- Dataset records

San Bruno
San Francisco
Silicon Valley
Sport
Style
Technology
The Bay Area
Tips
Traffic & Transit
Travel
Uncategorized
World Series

- Aim of the exercise
Reproduce every line of the data so that nothing differs from the original.

- Solution for this task
San Bruno
San Francisco
Silicon Valley
Sport
Style
Technology
The Bay Area
Tips
Traffic & Transit
Travel
Uncategorized
World Series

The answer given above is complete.